La ansiedad la consumía:
—¿Querrá hablar de esto más tarde? ¿Me regañará? ¿O peor, pensará que yo soy irresponsable?
Por la tarde, mientras los niños estaban ocupados en su sesión de idiomas, un miembro del personal se acercó a Isabella.
—Señorita Isabella —dijo cortésmente—. El señor Morris envió esto para usted.
Él le entregó un teléfono nuevo, de último modelo… y una cámara digital.
Isabella parpadeó.
—¿Para mí?
—Sí, señorita —asintió.
La sorpresa aún estaba fresca cuando el teléfono en sus manos comenzó a sonar.
Isabella contestó al instante.
—¿Hola?
La voz de Sebastian era baja, tranquila y cálida.
—El teléfono nuevo tiene tu tarjeta SIM —él le informó—. Y la cámara es para tomar fotos de los niños. Se subirán automáticamente a la nube. Yo podré acceder a ellas.
Isabella no pudo evitarlo; una sonrisa tonta, enorme y ridícula se dibujó en su rostro. Su corazón latía con fuerza.
Ella creía sinceramente que nadie la estaba observando.
Hasta que el propio señor Morris apareció en el vestíbulo.
Apoyado contra la pared, con los brazos cruzados sobre el pecho, observando a Isabella sonreír como una idiota.
Los labios de Sebastian se curvaron hacia arriba, apenas un poco.
—Tú todavía te estás acostumbrando al horario de los niños —dijo Sebastian—. Así que creo que puedo dejar pasar esto.
Isabella se enderezó rápidamente, sonrojada.
—Yo… estoy realmente agradecida por el teléfono. Y por cómo usted manejó todo.

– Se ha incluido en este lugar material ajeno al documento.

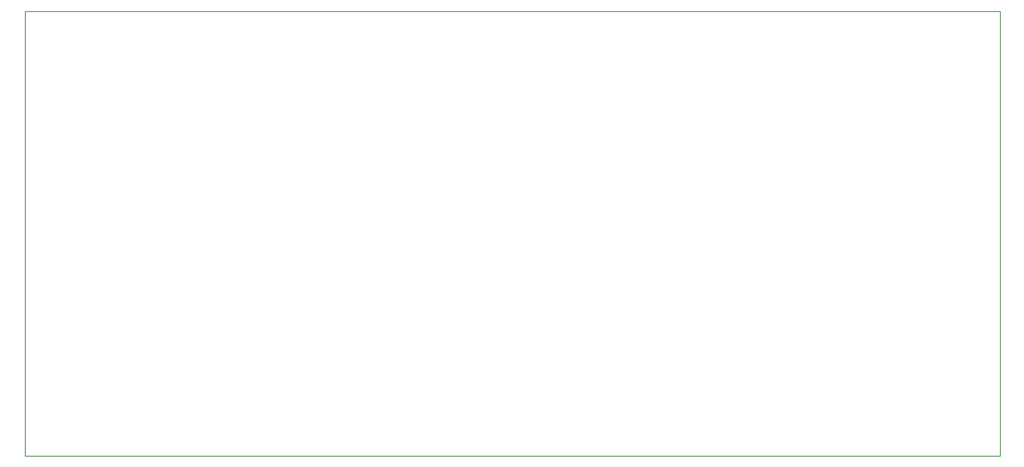
<source format=gbr>
G04 #@! TF.GenerationSoftware,KiCad,Pcbnew,(5.1.5)-3*
G04 #@! TF.CreationDate,2020-01-24T15:28:57-05:00*
G04 #@! TF.ProjectId,chroma,6368726f-6d61-42e6-9b69-6361645f7063,v01*
G04 #@! TF.SameCoordinates,Original*
G04 #@! TF.FileFunction,Profile,NP*
%FSLAX46Y46*%
G04 Gerber Fmt 4.6, Leading zero omitted, Abs format (unit mm)*
G04 Created by KiCad (PCBNEW (5.1.5)-3) date 2020-01-24 15:28:57*
%MOMM*%
%LPD*%
G04 APERTURE LIST*
%ADD10C,0.050000*%
G04 APERTURE END LIST*
D10*
X-90170000Y-163830000D02*
X-90170000Y-116840000D01*
X-88900000Y-163830000D02*
X-90170000Y-163830000D01*
X12700000Y-163830000D02*
X-88900000Y-163830000D01*
X12700000Y-116840000D02*
X12700000Y-163830000D01*
X-90170000Y-116840000D02*
X12700000Y-116840000D01*
M02*

</source>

Sebastian se acercó más a ella.
—Hay una diferencia entre un error y una estrategia intencional, Isabella. Yo sé diferenciarla.
Antes de que él pudiera decir más, Isabella levantó la mirada y se tensó al verlo parado justo frente a ella.
—¿C-cuándo regresó usted? —susurró Isabella.
—Tuve una reunión cerca de casa —respondió Sebastian—. Tenía algo de tiempo, así que vine a ver a los niños.
Él miró hacia la pared de vidrio del estudio, donde los niños estaban sentados.